Antidepressants: For many years, low dose tricyclic antidepressants (TCA's) including amitriptyline, desipramine, nortriptyline, imipramine and clomipramine remained the treatment of choice in the management of BMS.60,61 The choice of these medications was based on the effectiveness of the tricyclic antidepressants as analgesics.

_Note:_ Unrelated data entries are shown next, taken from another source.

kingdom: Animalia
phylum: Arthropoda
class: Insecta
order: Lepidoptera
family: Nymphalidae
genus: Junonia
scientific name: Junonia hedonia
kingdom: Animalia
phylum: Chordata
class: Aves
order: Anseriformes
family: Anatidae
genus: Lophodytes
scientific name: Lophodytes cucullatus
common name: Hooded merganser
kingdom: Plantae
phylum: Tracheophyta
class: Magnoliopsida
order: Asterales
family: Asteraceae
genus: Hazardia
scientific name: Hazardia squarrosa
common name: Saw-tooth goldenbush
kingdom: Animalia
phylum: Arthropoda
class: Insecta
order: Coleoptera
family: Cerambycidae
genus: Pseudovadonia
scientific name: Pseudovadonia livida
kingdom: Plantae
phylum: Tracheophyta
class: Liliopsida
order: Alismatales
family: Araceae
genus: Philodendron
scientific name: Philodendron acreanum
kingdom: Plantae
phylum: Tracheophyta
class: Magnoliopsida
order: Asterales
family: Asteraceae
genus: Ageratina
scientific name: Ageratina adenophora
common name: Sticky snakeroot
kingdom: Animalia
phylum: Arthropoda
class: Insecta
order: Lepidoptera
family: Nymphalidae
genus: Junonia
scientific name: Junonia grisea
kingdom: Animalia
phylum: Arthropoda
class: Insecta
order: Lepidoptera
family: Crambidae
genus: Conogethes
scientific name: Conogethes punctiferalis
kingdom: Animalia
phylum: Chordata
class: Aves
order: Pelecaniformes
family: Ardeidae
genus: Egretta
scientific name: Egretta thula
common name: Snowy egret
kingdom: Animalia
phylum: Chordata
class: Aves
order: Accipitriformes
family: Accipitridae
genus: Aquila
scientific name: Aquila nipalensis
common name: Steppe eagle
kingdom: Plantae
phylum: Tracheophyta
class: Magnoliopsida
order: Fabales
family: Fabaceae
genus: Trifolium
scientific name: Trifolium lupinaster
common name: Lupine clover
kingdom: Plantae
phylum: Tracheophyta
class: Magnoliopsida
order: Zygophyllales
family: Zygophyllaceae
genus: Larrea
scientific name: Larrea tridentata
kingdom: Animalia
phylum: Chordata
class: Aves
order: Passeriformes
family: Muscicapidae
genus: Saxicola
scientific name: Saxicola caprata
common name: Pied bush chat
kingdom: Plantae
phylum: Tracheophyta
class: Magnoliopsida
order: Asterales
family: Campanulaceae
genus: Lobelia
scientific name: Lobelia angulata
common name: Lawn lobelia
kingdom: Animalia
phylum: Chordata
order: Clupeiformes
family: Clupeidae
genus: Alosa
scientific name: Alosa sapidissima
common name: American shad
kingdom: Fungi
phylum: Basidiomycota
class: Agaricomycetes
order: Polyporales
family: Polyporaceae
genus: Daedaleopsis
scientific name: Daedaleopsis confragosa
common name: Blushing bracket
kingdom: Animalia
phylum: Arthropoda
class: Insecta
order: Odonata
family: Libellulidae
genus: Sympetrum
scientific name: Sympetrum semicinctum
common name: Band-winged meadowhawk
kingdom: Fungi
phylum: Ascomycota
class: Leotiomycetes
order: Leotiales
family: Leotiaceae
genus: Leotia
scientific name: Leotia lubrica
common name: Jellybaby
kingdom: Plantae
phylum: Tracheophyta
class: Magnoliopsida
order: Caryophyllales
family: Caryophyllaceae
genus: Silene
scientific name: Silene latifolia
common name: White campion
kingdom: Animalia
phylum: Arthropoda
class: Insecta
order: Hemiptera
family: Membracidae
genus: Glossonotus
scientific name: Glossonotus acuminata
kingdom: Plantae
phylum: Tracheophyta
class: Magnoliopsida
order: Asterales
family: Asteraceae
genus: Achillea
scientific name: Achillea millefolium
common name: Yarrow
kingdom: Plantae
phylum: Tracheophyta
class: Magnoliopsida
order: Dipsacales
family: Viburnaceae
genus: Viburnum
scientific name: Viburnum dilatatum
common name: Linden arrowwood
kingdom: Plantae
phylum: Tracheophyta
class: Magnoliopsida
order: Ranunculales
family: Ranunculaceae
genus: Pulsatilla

Benzodiazepines: There are several published reports that both chlordiazepoxide and clonazepam, GABA (gamma-amino butyric acid) receptor agonists, may be effective for some orofacial pain conditions including BMS.3,33 These drugs are believed to facilitate the inhibitory actions of GABA. Woda et al.3 additionally demonstrated the possibility of a topical effect of clonazepam in reducing oral burning in approximately 2/3 of their BMS patients. These studies also suggest no particular benefit to increasing doses of clonazepam beyond what appears to be its "window" of activity in BMS.
Capsaicin: Capsaicin desensitization is an effective oral analgesia when painful lesions are present.46 According to our hypothetical model, capsaicin would not be expected to be effective in reducing BMS since the burning is a central and not a peripheral sensation. This is in contrast to atypical odontalgia, in which peripheral triggers in the periodontal membranes of the affected teeth do appear to respond to capsaicin desensitization and/or topical anesthetic with temporary relief of pain.62,63
Alpha-lipoic acid (ALA) significantly reduces symptoms of burning mouth syndrome (BMS).57 The improvement in symptoms was maintained for at least ten months after discontinuing treatment with ALA in the majority of cases. ALA is a potent antioxidant that protects the body against damage from free radicals. It has been used to treat radiation sickness and complications of diabetes, and has been investigated as a possible anti-HIV medicine. ALA helps to conserve other antioxidants, such as vitamins E and C, and increases cellular levels of glutathione, another potent antioxidant. The benefits of ALA may be due to its ability to neutralize free radicals and prevent damage to nerve cells. However, more research is needed to clarify its mechanism of action in the treatment of BMS.
Cognitive behaviour therapy (CBT) has been shown to have some benefit in this condition but is complex and clinically intensive. This involves the identification of maladaptive thought processing and its attempts to change this in a positive way.50,64 Successful treatment of BMS patients with combined psychotherapy and psycho-pharmacotherapy has also been reported.65
Burning mouth syndrome is a painful and often frustrating condition. The burning sensation may affect the tongue, the roof of the mouth, the gums, the inside of the cheeks and the back of the mouth or throat. The exact cause of burning mouth syndrome often is difficult to pinpoint. The disorder has long been linked to a variety of other conditions: menopause, diabetes, nutritional deficiencies, tongue thrusting, disorders of the mouth (oral thrush and dry mouth), acid reflux, cancer therapy (irradiation and chemotherapy) and psychological problems.
Burning mouth syndrome remains a fascinating, though poorÂly understood, condition in the field of oral medicine. New eviÂdence for the neuropathic basis of this syndrome is emerging. As a result, a subgroup of BMS cases may fall into the category of nigrostriatal dopaminergic disorder. In the remaining group of patients, in whom there are clear precipitating local factors, BMS might be considered as a consequence of selective damage (trauma/ chemo-mechanical irritation) to the nerve fibers of the trigeminal nervous system.